8. The virtual pumping and storage coordinated control method for a cascade hydro-wind-solar-storage complementary system according to claim 1, characterized in that, After obtaining the final total output of the system, the method further includes: A multi-objective collaborative optimization model is constructed with the goals of maximizing power generation, optimizing power quality, and minimizing the pressure of water-storage coordinated regulation, and operational constraints including installed capacity, outflow, reservoir capacity, and battery state of charge are incorporated. The multi-objective cooperative optimization model is solved using a multi-objective optimization algorithm to obtain a Pareto optimal solution set. The optimal cooperative control scheme is then selected from the Pareto optimal solution set using a comprehensive evaluation method.

9. The method according to claim 8, characterized in that, The multi-objective optimization algorithm includes NSGA-II, and the comprehensive evaluation method includes CRITIC-TOPSIS.

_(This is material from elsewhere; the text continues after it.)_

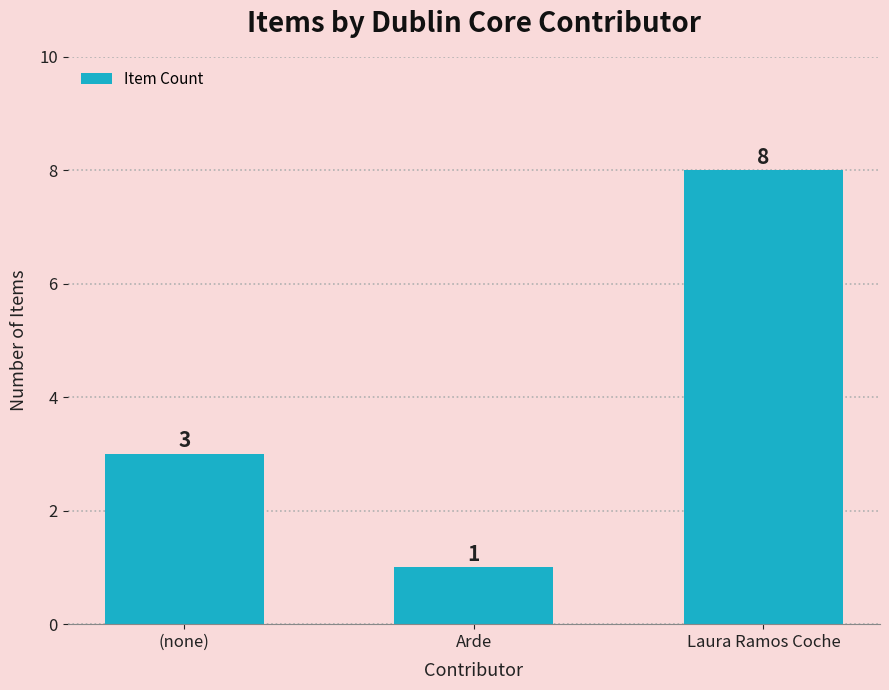

Rank the categories by value from highest to lowest.

Laura Ramos Coche, (none), Arde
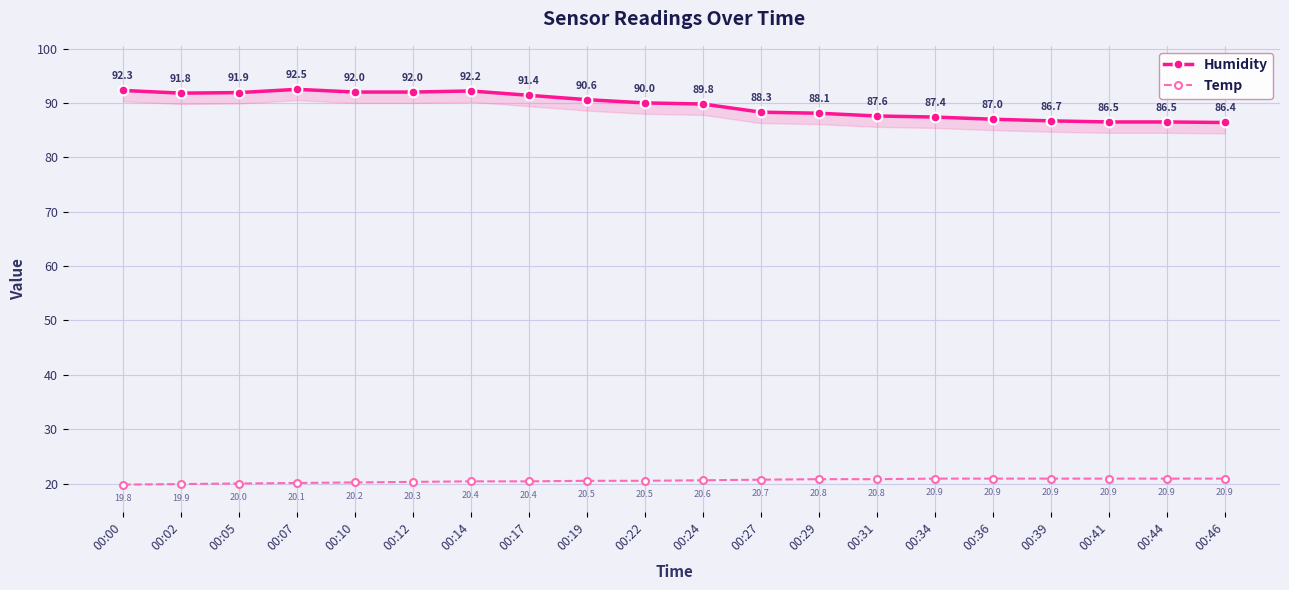

Rank the series at 00:05 from lowest to highest value.

Temp, Humidity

10. A virtual pumped-storage coordinated control device for a cascade hydro-wind-solar-storage complementary system, characterized in that, The device includes a calculation module, a decomposition module, a partitioning module, a processing module, and a reconstruction module; The calculation module is used to acquire system input data and calculate the original total output including wind power output, photovoltaic power output and runoff hydropower output. The decomposition module is used to perform empirical mode decomposition on the original total output to obtain fluctuation components and residual components of different frequencies. The division module is used to divide the fluctuation component into a first imbalance, a second imbalance, and a smooth component based on frequency characteristics; wherein the smooth component is not subjected to smoothing processing. The processing module is used to perform virtual pumping and storage regulation on the cascade hydropower based on the first imbalance, so as to obtain the regulated hydropower output. The processing module is also used to control the charging and discharging of the energy storage device based on the second imbalance to obtain the energy storage regulation power; The reconfiguration module is used to reconfigure the adjusted hydropower output and energy storage regulation power to obtain the final total output of the system.